Neon City
She slips through the rain-soaked city in fits and starts; a second spent in the open air of a green square bordered by white townhouses, the next a single footfall in the back alley between a corner shop and a boarded-up nightclub, where only the rats are there to bear witness to her fleeting presence. She walks through the underpasses, along the vibrating rails of the high line with its constant thrum. A brief moment finds her balanced atop a glowing shop sign.
No part of the city sees her for more than a second. She is there and then not. She moves so fast that the city cannot hope to keep up and ties itself in knots trying to catch the flicker of her soul on one of its neon streets.
At the bus stop, an old man swears he waits alone as the last single-decker of the night rolls around the corner. Then he hears a soft, feminine sigh from the girl perched on the bar-like seat beside him. Before he even turns his head, she is gone again. So are a handful of his memories. He rubs his tired eyes and clutches his coat tighter.
At the stage door of the rundown theatre a dozen streets away, an understudy grinds a dead cigarette into the concrete with the sole of her stiletto and imagines it to be the fingers of the female lead who never seems to fall ill. The hairs on the back of her neck lift. She looks up sharply. The shadow of a girl, but not the girl herself, flits over the entrance to the alley. The understudy steps back into the refuge of the theatre and pulls the door closed. There she remains until the show is over and the cast find her on their way out, still gripping the door handle having forgotten how to let go.
In the park that hugs the river, late enough that the lamps are lit but not so late that they have dimmed again, a lone runner loops the winding path under the lime trees. They have seen him pass beneath their boughs countless times, and in all those solitary runs he has not once shared the park with another soul. It is his time, his moment to himself after his long days in a cramped and stuffy office. Yet, through the quiet of the night and the rhythmic but faint thumping of the music in his ears, he hears the unmistakable sound of another runner’s footfalls. He turns his head to see who is invading his private time. The footsteps stop. The path behind him is a barren strip of black tarmac cutting across the grass. He removes his earphones and continues his run in silence, not realising that he has forgotten how to stop.
His memories barely touch her gnawing hunger.
Around her, the city is a haze of neon lights that shimmer and blur in the downpour. The rain is her ally - it hides her tracks, muffles her passing, so that anyone following would spend their entire lives without so much as a glimpse of their prey. The average bounty hunter would be lost in her web of false trails and overlapping paths.

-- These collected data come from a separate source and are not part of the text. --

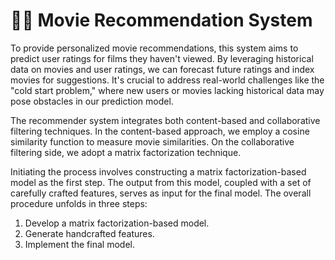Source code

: # 🎥🍿 Movie Recommendation System

To provide personalized movie recommendations, this system aims to predict user ratings for films they haven't viewed. By leveraging historical data on movies and user ratings, we can forecast future ratings and index movies for suggestions. It's crucial to address real-world challenges like the "cold start problem," where new users or movies lacking historical data may pose obstacles in our prediction model.

The recommender system integrates both content-based and collaborative filtering techniques. In the content-based approach, we employ a cosine similarity function to measure movie similarities. On the collaborative filtering side, we adopt a matrix factorization technique.

Initiating the process involves constructing a matrix factorization-based model as the first step. The output from this model, coupled with a set of carefully crafted features, serves as input for the final model. The overall procedure unfolds in three steps:

1. Develop a matrix factorization-based model.
2. Generate handcrafted features.
3. Implement the final model.

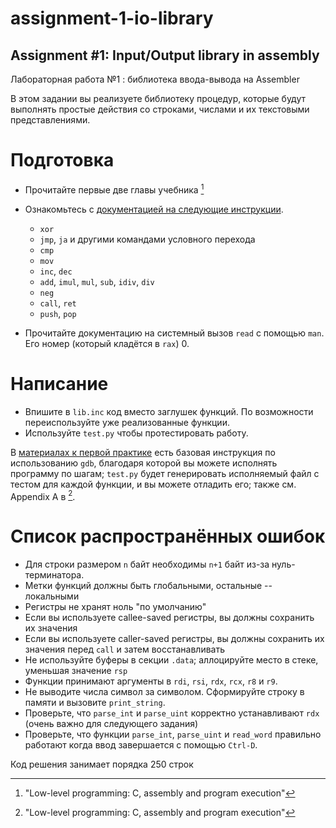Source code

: # assignment-1-io-library

Assignment #1: Input/Output library in assembly
---
Лабораторная работа №1 : библиотека ввода-вывода на Assembler


В этом задании вы реализуете библиотеку процедур, которые будут выполнять простые действия со строками, числами и их текстовыми представлениями.

# Подготовка

* Прочитайте первые две главы учебника [^1]

* Ознакомьтесь с [документацией на следующие инструкции](http://77.234.220.100:4813/low-level-programming/classes/-/blob/master/docs/intel-manual.pdf).

  - `xor`
  - `jmp`, `ja` и другими командами условного перехода
  - `cmp`
  - `mov`
  - `inc`, `dec`
  - `add`, `imul`, `mul`, `sub`, `idiv`, `div`
  - `neg`
  - `call`, `ret`
  - `push`, `pop`


* Прочитайте документацию на системный вызов `read` с помощью `man`. Его номер (который кладётся в `rax`) 0.

# Написание

- Впишите в `lib.inc` код вместо заглушек функций. По возможности переиспользуйте уже реализованные функции.
- Используйте `test.py` чтобы протестировать работу. 


В [материалах к первой практике](http://77.234.220.100:4813//low-level-programming/classes/-/tree/master/practice-1) есть базовая инструкция по использованию `gdb`, благодаря которой вы можете исполнять программу по шагам; `test.py` будет генерировать исполняемый файл с тестом для каждой функции, и вы можете отладить его; также см. Appendix A в [^1].
 
# Список распространённых ошибок

- Для строки размером `n` байт необходимы `n+1` байт из-за нуль-терминатора.
- Метки функций должны быть глобальными, остальные -- локальными
- Регистры не хранят ноль "по умолчанию"
- Если вы используете callee-saved регистры, вы должны сохранить их значения
- Если вы используете caller-saved регистры, вы должны сохранить их значения перед `call` и затем восстанавливать
- Не используйте буферы в секции `.data`; аллоцируйте место в стеке, уменьшая значение `rsp`
- Функции принимают аргументы в `rdi`, `rsi`, `rdx`, `rcx`, `r8` и `r9`.
- Не выводите числа символ за символом. Сформируйте строку в памяти и вызовите `print_string`.
- Проверьте, что `parse_int` и `parse_uint` корректно устанавливают `rdx` (очень важно для следующего задания)
- Проверьте, что функции `parse_int`, `parse_uint` и `read_word` правильно работают когда ввод завершается с помощью `Ctrl-D`.

Код решения занимает порядка 250 строк


[^1]: "Low-level programming: C, assembly and program execution"
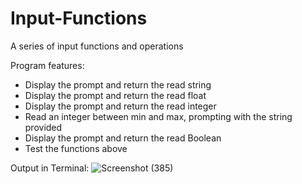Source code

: # Input-Functions
A series of input functions and operations

Program features:
- Display the prompt and return the read string
- Display the prompt and return the read float
- Display the prompt and return the read integer
- Read an integer between min and max, prompting with the string provided
- Display the prompt and return the read Boolean
- Test the functions above

Output in Terminal:
![Screenshot (385)](https://user-images.githubusercontent.com/80438950/198152719-76e0afe8-72ee-4a7b-8a6a-150b3d140c81.png)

Tonight, though, someone with greater skill than average is on her tail, and that makes her wary. He dogs her every step. It is with surety that she knows he is dedicated to the hunt, and so she remains always on the move. It is her nature, but usually she is the chooser of her path; she is not accustomed to moving forward in an attempt to flee. She can almost feel his breath on the back of her neck.
It is pure chance that she is aware of him following at all. She had felt the moment he crossed paths with the old man at the bus stop - through rheumy eyes that were not her own she had seen the dark shape at the back of the bus and the out-of-place top-hat pulled low over his brow. He knew she could see him too, and from that moment on she swore she would not stop moving until she had sufficiently befuddled the trail.
With every soul she passes, she adds further confusion to her past, adds noise to the otherwise quiet line of her thoughts as she hops across the boroughs of the city. She brushes up against passers-by, barely noticeable to theses late-night wanderers, and from each she takes a pocketful of their thoughts to sustain her. She leaves her mark upon their minds in exchange. Some she lets continue on their oblivious ways, others she directs to walk another route - one that will once again confuse her pursuer. She feeds little and often. She doubles back, takes long, circuitous routes that cross old footprints over and over.
The unfamiliar taste of fear creeps into her throat. All she knows is that if he catches up, she is dead, and her little game will be at an end.